Pedro Nuno Santos o desenvolto, também arranjou uma palavra fetiche, desta feita um adjectivo: tudo é “radical” no PSD e no espaço do centro-direita. O adjectivo é modestíssimo e sobretudo disparatado: como argumento não se percebe bem a fundamentação mas talvez o candidato publicamente tão bem amado não perceba algumas coisas.

Uma campanha aquém.

PS. A solidão tem destas coisas: atrai mais solidão. Pela primeira vez desde o início do seu primeiro mandato, o Presidente da República surgiu ao país quase nu: as imagens de segunda-feira exibiam ainda mais que mostravam um homem totalmente só, melancolicamente só, aflitivamente só.
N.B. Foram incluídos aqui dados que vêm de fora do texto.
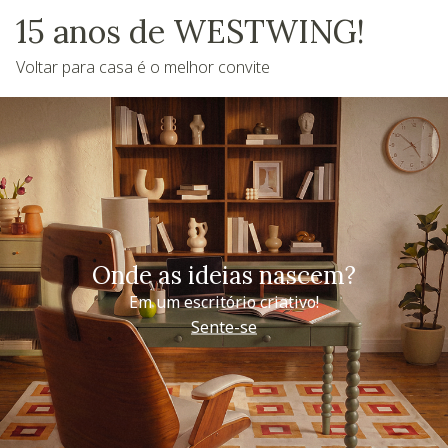
15 anos de WESTWING!
Voltar para casa é o melhor convite
Onde as ideias nascem?
Em um escritório criativo!
Sente-se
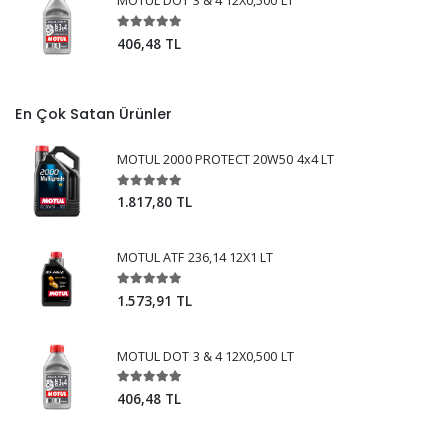
MOTUL DOT 3 & 4 12X0,500 LT
406,48 TL
En Çok Satan Ürünler
MOTUL 2000 PROTECT 20W50 4x4 LT
1.817,80 TL
MOTUL ATF 236,14 12X1 LT
1.573,91 TL
MOTUL DOT 3 & 4 12X0,500 LT
406,48 TL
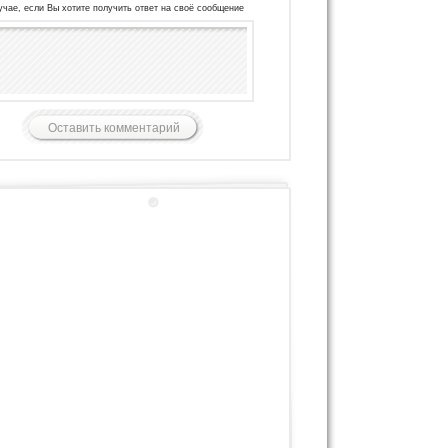
учае, если Вы хотите получить ответ на своё сообщение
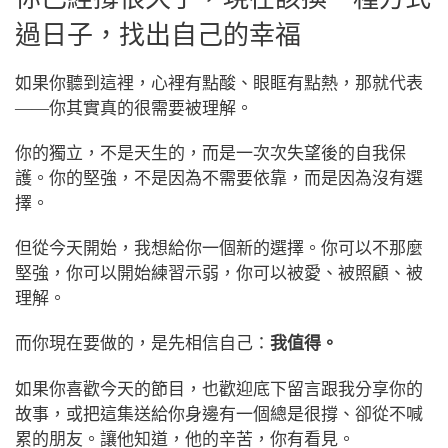
過日子，找出自己的幸福
如果你聽到這裡，心裡有點酸、眼眶有點熱，那就代表
——你其實真的很需要被理解。
你的獨立，不是天生的，而是一次次失望後的自我保
護。你的堅強，不是因為不需要依靠，而是因為沒有選
擇。
但從今天開始，我想給你一個新的選擇。你可以不那麼
堅強，你可以開始練習示弱，你可以被愛、被照顧、被
理解。
而你現在要做的，是先相信自己：
我值得。
如果你喜歡今天的節目，也歡迎底下留言跟我分享你的
故事，或把這集送給你身邊有一個總是很撐、卻從不喊
累的朋友。讓他知道，他的辛苦，你有看見。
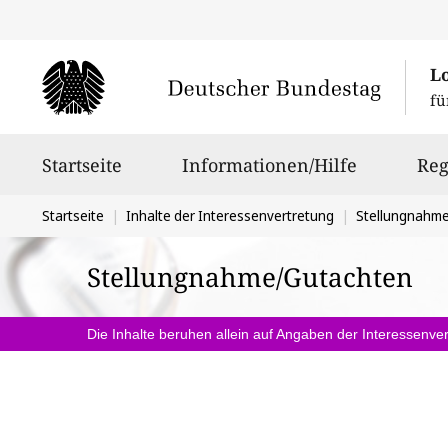
L
fü
Hauptnavigation
Startseite
Informationen/Hilfe
Reg
Sie
Startseite
Inhalte der Interessenvertretung
Stellungnahm
befinden
Stellungnahme/Gutachten
sich
hier:
Die Inhalte beruhen allein auf Angaben der Interessenver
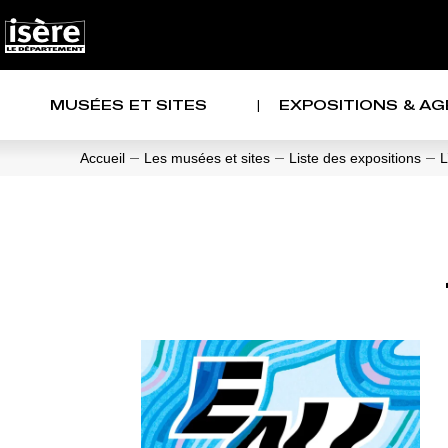
Panneau de gestion des cookies
NAVIGATION PRINCIPALE
MUSÉES ET SITES
EXPOSITIONS & A
Accueil
Les musées et sites
Liste des expositions
L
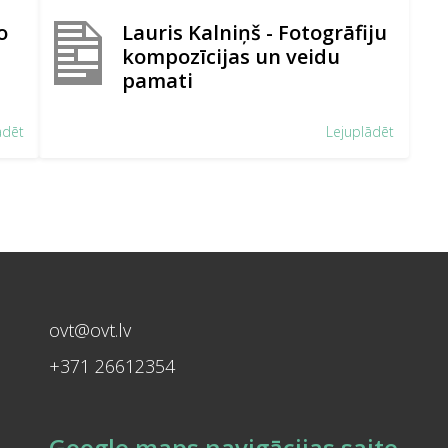
o
Lauris Kalniņš - Fotogrāfiju
kompozīcijas un veidu
pamati
ādēt
Lejuplādēt
ovt@ovt.lv
+371 26612354
Google maps navigācijas saite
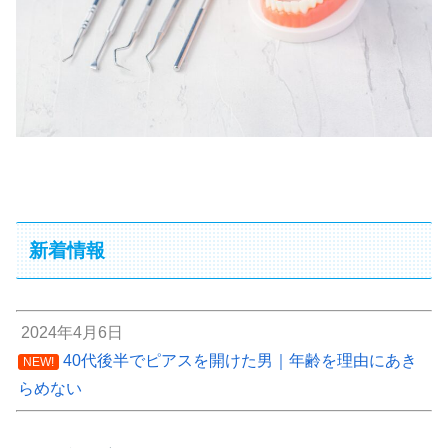
新着情報
2024年4月6日
40代後半でピアスを開けた男｜年齢を理由にあき
NEW!
らめない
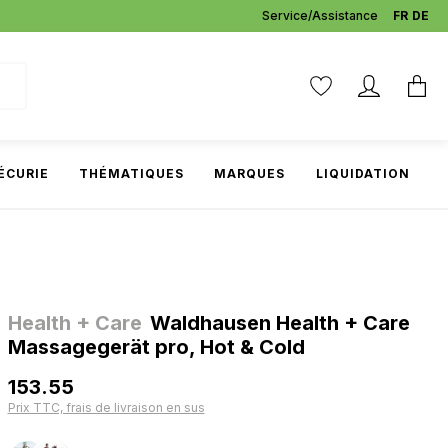
Service/Assistance
FR
DE
ÉCURIE
THÉMATIQUES
MARQUES
LIQUIDATION
Health + Care
Waldhausen Health + Care
Massagegerät pro, Hot & Cold
153.55
Prix TTC, frais de livraison en sus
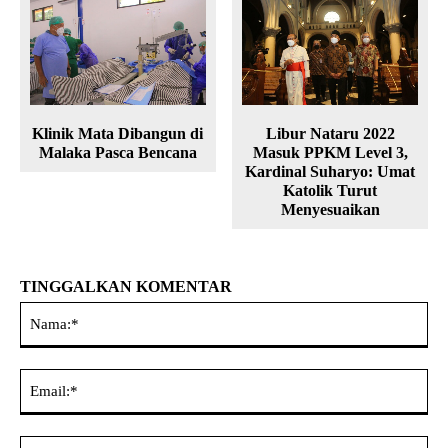
Klinik Mata Dibangun di
Libur Nataru 2022
Malaka Pasca Bencana
Masuk PPKM Level 3,
Kardinal Suharyo: Umat
Katolik Turut
Menyesuaikan
TINGGALKAN KOMENTAR
Na
Ema
Web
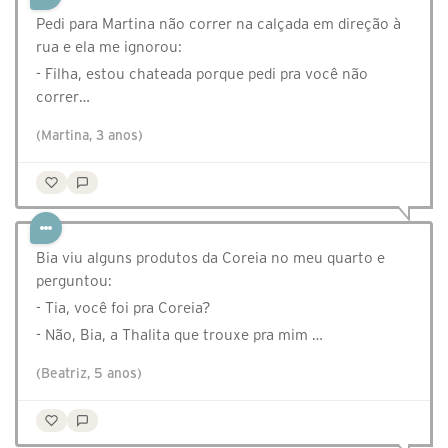
Pedi para Martina não correr na calçada em direção à
rua e ela me ignorou:
- Filha, estou chateada porque pedi pra você não
correr…
(Martina, 3 anos)
Bia viu alguns produtos da Coreia no meu quarto e
perguntou:
- Tia, você foi pra Coreia?
- Não, Bia, a Thalita que trouxe pra mim …
(Beatriz, 5 anos)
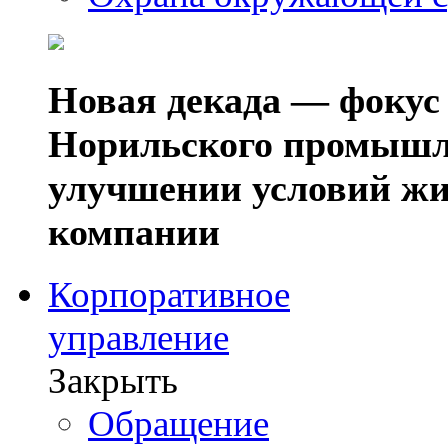
Новая декада — фокус
Норильского промышл
улучшении условий жи
компании
Корпоративное
управление
Закрыть
Обращение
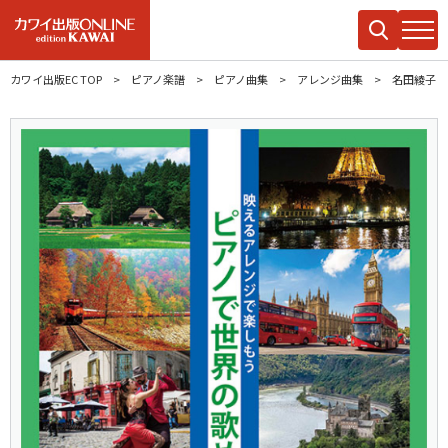
カワイ出版EC TOP
ピアノ楽譜
ピアノ曲集
アレンジ曲集
名田綾子：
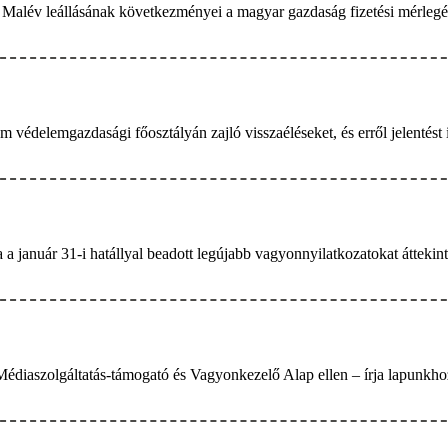
 Malév leállásának következményei a magyar gazdaság fizetési mérlegéb
um védelemgazdasági főosztályán zajló visszaéléseket, és erről jelentés
 január 31-i hatállyal beadott legújabb vagyonnyilatkozatokat áttekintv
 Médiaszolgáltatás-támogató és Vagyonkezelő Alap ellen – írja lapunkho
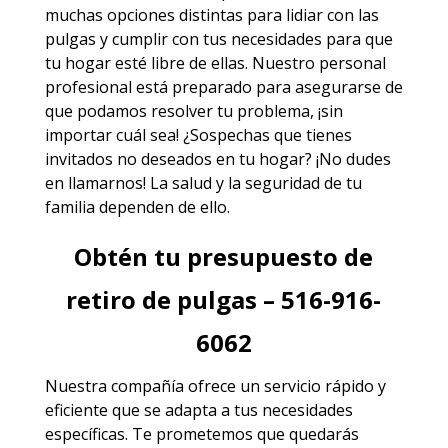
muchas opciones distintas para lidiar con las
pulgas y cumplir con tus necesidades para que
tu hogar esté libre de ellas. Nuestro personal
profesional está preparado para asegurarse de
que podamos resolver tu problema, ¡sin
importar cuál sea! ¿Sospechas que tienes
invitados no deseados en tu hogar? ¡No dudes
en llamarnos! La salud y la seguridad de tu
familia dependen de ello.
Obtén tu presupuesto de
retiro de pulgas – 516-916-
6062
Nuestra compañía ofrece un servicio rápido y
eficiente que se adapta a tus necesidades
específicas. Te prometemos que quedarás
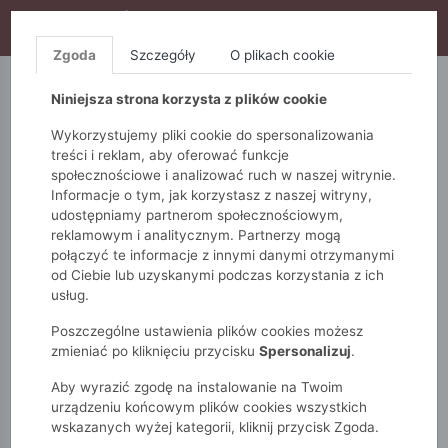
WYPRZEDAŻ TRWA! DODATKOWE 10% ZA 2SZT (KOD:
S10), DODATKOWE 15% ZA 3SZT (KOD: S15)
Zgoda
Szczegóły
O plikach cookie
5.10.15.
QUIOSQUE
FEMESTAGE
Niniejsza strona korzysta z plików cookie
Wykorzystujemy pliki cookie do spersonalizowania
treści i reklam, aby oferować funkcje
społecznościowe i analizować ruch w naszej witrynie.
Informacje o tym, jak korzystasz z naszej witryny,
udostępniamy partnerom społecznościowym,
reklamowym i analitycznym. Partnerzy mogą
połączyć te informacje z innymi danymi otrzymanymi
od Ciebie lub uzyskanymi podczas korzystania z ich
Monnari
Zobacz wszystko
Bluzki i t-shirty
usług.
T-shirty
T-shirt z nadrukiem
Poszczególne ustawienia plików cookies możesz
zmieniać po kliknięciu przycisku
Spersonalizuj
.
Aby wyrazić zgodę na instalowanie na Twoim
urządzeniu końcowym plików cookies wszystkich
wskazanych wyżej kategorii, kliknij przycisk Zgoda.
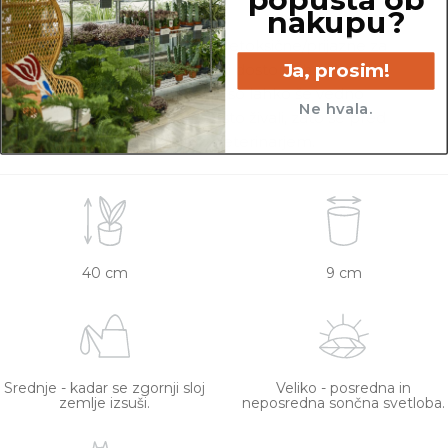
nakupu?
Rastline so v kategorijo Netoksične/prijazne za
Ja, prosim!
živali uvrščene na podlagi dostopnih spletnih
virov. Netoksične rastline so lahko še vedno
Ne hvala.
toksične za specifično vrsto živali, zato se pred
nakupom posvetujte z veterinarjem.
40 cm
9 cm
Srednje - kadar se zgornji sloj
Veliko - posredna in
zemlje izsuši.
neposredna sončna svetloba.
Numa espécie de arrecadação do Palácio de Belém, tratando o seu filho por dr., não sabendo o que fazer com o olhar, não sabendo o que fazer com as mãos, não sabendo se se sentava ou levantava, não sabendo se havia de ter um papel na mão, de o ler ou de o pousar numa mesa vazia de mais, grande demais e feia de mais, estava ali a solidão esculpida nele próprio.

Como o cidadão acha — não é de hoje — que não precisa de se aconselhar, de ouvir, de discutir, de analisar, de ponderar, de escolher, o Presidente que levou para Belém o cidadão nunca ouve ninguém. Faz muito mal e todos sabemos isso. Na segunda-feira também não ouviu. O resultado foi dramático. Tal como a escolha do cenário, obteve o efeito contrário: estranhou-se tudo em vez de tudo se ter dissipado.

Claro que falta contar mais de metade, a procissão ainda não saiu de Belém, mas…

Mas há isto: conheço Marcelo Rebelo de Sousa há anos, sei a massa de que é feito e sendo desbocado, prolixo e abusador no verbo não o é na ética. Pese embora que o filho se tenha atrevido a mandar um mail para a Presidência, que o Presidente da Republica se tenha esquecido e depois lembrado — porquê agora? — do que fez e disse ou mandou fazer e dizer; que haja zonas sombrias e buracos na história desta história, no que toca a Presidência, preciso de mais luz e menos poços de ar para culpar o Chefe de Estado por causa do cidadão.

E os outros? Ou só há um nesta seriíssima questão?